Your answer should consist of each line below that includes the word "thumb".

**Records**
========================

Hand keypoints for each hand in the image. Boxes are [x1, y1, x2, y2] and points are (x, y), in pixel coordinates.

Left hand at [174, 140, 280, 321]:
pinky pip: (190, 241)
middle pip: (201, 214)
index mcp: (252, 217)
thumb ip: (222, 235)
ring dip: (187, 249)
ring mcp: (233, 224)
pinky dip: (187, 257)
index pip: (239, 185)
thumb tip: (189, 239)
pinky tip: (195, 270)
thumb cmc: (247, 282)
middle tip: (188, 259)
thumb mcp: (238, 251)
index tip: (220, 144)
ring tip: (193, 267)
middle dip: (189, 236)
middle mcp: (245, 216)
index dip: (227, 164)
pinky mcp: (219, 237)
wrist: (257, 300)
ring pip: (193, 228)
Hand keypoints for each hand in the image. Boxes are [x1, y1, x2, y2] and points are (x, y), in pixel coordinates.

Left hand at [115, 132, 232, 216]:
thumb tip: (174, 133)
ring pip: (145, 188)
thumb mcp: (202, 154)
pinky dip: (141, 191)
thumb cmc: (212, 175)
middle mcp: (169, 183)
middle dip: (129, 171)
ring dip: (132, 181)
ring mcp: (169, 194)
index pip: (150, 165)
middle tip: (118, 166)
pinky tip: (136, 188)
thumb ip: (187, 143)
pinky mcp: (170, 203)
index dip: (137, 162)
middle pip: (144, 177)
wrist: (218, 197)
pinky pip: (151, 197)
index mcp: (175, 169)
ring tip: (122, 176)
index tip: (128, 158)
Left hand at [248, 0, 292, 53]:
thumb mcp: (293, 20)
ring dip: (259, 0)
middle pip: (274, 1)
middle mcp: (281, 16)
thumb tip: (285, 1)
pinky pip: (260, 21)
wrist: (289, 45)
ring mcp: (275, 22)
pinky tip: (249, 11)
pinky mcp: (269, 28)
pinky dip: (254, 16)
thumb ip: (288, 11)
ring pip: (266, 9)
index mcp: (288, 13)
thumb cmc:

========================

**Exercise output**
thumb ip: (222, 235)
thumb tip: (189, 239)
thumb cmc: (247, 282)
thumb mcp: (238, 251)
thumb tip: (174, 133)
thumb mcp: (202, 154)
thumb cmc: (212, 175)
thumb ip: (187, 143)
thumb mcp: (293, 20)
thumb tip: (285, 1)
thumb ip: (288, 11)
thumb cmc:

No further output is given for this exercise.